Some predictors, such as the presence of early DNR status, that could have potentially been included in the model were excluded, either because they weren’t available or are difficult to measure. “They have had to make some decisions, just by virtue of the way the outcomes are created,” says Bruckel. “And it turns out that those things can actually be pretty important indicators of patients who carry risk.”

If the excluded predictors are spread unevenly throughout hospitals, this can skew results further. “Some hospitals might take care of patients that have higher rates of one thing or another, that aren’t necessarily captured in the models,” explains Bruckel.

Bruckel says important questions for CMS, in light of the study’s findings, include: “Are models performing adequately? Are they really measuring what we want to measure? Or are we penalizing hospitals arbitrarily?”

“The bottom line is, if you take care of patients who elect to be DNR for whatever reason, you shouldn’t be indiscriminately penalized,” says Bruckel.

Unintended Consequences

Generally speaking, the goal of reporting quality metrics to hold hospitals accountable is laudable, says Kenneth Covinsky, MD, MPH, a clinician-researcher in the division of geriatrics at University of California, San Francisco.

“But as a community, we do have an obligation to make sure that our quality measures are accurate and actually do lead to better care for patients,” says Covinsky.

One issue is that metrics on in-hospital deaths don’t take into account that not all deaths can be prevented with high-quality care. Some patients are admitted to hospitals at the end of life, when the ability of medical intervention to impact mortality is limited. “In these cases, an equally important goal is to provide care that enhances the well-being of the patient, controls symptoms, and respects the patient or family,” says Covinsky.

The finding that the inclusion or exclusion of DNR orders in hospital mortality quality metrics strongly influences hospital quality rankings “warns us about potential unintended consequences of hospital mortality metrics,” says Covinsky.
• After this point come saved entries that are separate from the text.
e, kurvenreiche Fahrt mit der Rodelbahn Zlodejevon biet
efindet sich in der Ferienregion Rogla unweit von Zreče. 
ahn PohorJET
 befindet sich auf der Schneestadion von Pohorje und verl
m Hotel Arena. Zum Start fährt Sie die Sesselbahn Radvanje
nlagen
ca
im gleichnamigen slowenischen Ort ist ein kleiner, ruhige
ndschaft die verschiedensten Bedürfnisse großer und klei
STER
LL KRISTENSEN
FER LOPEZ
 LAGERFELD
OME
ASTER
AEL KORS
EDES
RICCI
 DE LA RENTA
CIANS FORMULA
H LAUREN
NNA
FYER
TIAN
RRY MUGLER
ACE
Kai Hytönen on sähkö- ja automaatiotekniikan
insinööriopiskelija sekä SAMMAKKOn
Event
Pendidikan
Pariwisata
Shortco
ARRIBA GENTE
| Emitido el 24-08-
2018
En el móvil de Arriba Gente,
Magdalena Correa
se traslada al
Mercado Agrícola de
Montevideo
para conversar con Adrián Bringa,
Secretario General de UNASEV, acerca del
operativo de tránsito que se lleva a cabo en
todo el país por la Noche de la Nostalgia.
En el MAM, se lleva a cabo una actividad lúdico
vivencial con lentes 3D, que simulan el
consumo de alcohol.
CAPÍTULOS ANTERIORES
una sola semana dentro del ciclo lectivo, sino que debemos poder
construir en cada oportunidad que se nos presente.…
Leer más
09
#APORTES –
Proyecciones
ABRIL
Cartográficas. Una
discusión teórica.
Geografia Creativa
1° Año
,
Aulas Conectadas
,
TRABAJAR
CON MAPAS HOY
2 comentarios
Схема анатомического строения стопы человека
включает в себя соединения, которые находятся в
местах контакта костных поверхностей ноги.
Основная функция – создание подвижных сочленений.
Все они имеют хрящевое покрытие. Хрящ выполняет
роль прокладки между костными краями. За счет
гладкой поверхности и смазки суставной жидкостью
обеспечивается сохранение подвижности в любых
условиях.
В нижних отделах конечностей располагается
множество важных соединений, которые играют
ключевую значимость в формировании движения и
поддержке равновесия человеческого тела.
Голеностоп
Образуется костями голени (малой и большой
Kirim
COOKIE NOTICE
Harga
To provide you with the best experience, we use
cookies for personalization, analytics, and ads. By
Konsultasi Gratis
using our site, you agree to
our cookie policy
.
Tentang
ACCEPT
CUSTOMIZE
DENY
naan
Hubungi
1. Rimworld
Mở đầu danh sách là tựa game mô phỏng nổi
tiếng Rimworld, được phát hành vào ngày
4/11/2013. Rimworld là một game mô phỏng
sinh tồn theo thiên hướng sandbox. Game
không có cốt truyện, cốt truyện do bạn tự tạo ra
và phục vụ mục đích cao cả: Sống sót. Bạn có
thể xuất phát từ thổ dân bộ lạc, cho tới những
The issue is the inclusion of patients whose deaths are not driven by quality of care, but rather, are dying because they are at the end of life. Thus, a hospital that recognizes when patients are at the end of life and delivers good palliative care can be classified as a performance outlier because of a higher death rate. By the same token, a hospital that provides ineffective care and discharges patients to a skilled nursing facility, with the deaths occurring at the skilled nursing facility, can be wrongly deemed as delivering high-quality care.

One reason quality metrics focus on mortality rates is because they’re easy to measure. “We may need to focus on measures that better represent quality, such as functional status and symptom control — even though they are more difficult to measure,” concludes Covinsky.


1. Bruckel J, Mehta A, Bradley SM, et al. Variation in do-not-resuscitate orders and implications for heart failure risk-adjusted hospital mortality metrics. JACC Heart Fail 2017; 5(10):743-752.